Reproduce the data below word for word, starting at the line containing "scientific name: Fabriciana kamala" and ending with the last line, both included.

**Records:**
◇ ◇ ◇ ◇ ◇ ◇ ◇

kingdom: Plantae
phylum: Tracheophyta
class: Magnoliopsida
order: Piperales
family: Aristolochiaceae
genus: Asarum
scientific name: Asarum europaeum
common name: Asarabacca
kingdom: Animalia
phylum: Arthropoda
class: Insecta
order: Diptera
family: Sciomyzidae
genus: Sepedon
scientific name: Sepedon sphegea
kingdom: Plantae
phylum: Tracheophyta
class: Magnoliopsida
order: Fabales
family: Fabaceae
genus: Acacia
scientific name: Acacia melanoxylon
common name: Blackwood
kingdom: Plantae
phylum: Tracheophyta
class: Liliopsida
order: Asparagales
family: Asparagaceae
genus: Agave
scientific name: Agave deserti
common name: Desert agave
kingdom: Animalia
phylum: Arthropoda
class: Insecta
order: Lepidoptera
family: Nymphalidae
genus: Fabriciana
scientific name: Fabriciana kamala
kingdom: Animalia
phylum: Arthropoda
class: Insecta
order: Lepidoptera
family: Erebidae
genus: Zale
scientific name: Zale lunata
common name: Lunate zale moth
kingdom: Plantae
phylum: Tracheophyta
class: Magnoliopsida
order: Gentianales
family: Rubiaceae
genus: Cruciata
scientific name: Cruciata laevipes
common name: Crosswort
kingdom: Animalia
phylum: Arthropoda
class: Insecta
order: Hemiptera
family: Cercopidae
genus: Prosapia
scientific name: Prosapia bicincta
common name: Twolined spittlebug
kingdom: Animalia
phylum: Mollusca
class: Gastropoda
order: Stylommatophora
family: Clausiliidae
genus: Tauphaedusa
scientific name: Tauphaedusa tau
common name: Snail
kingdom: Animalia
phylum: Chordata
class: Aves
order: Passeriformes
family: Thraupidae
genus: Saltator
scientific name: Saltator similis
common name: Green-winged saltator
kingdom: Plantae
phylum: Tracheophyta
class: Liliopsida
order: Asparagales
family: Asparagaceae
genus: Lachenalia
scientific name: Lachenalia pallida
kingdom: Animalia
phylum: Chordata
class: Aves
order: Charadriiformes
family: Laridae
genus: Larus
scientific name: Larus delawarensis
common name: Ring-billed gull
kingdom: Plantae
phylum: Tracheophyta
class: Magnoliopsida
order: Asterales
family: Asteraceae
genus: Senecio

◇ ◇ ◇ ◇ ◇ ◇ ◇

**FINISHED TASK:**
scientific name: Fabriciana kamala
kingdom: Animalia
phylum: Arthropoda
class: Insecta
order: Lepidoptera
family: Erebidae
genus: Zale
scientific name: Zale lunata
common name: Lunate zale moth
kingdom: Plantae
phylum: Tracheophyta
class: Magnoliopsida
order: Gentianales
family: Rubiaceae
genus: Cruciata
scientific name: Cruciata laevipes
common name: Crosswort
kingdom: Animalia
phylum: Arthropoda
class: Insecta
order: Hemiptera
family: Cercopidae
genus: Prosapia
scientific name: Prosapia bicincta
common name: Twolined spittlebug
kingdom: Animalia
phylum: Mollusca
class: Gastropoda
order: Stylommatophora
family: Clausiliidae
genus: Tauphaedusa
scientific name: Tauphaedusa tau
common name: Snail
kingdom: Animalia
phylum: Chordata
class: Aves
order: Passeriformes
family: Thraupidae
genus: Saltator
scientific name: Saltator similis
common name: Green-winged saltator
kingdom: Plantae
phylum: Tracheophyta
class: Liliopsida
order: Asparagales
family: Asparagaceae
genus: Lachenalia
scientific name: Lachenalia pallida
kingdom: Animalia
phylum: Chordata
class: Aves
order: Charadriiformes
family: Laridae
genus: Larus
scientific name: Larus delawarensis
common name: Ring-billed gull
kingdom: Plantae
phylum: Tracheophyta
class: Magnoliopsida
order: Asterales
family: Asteraceae
genus: Senecio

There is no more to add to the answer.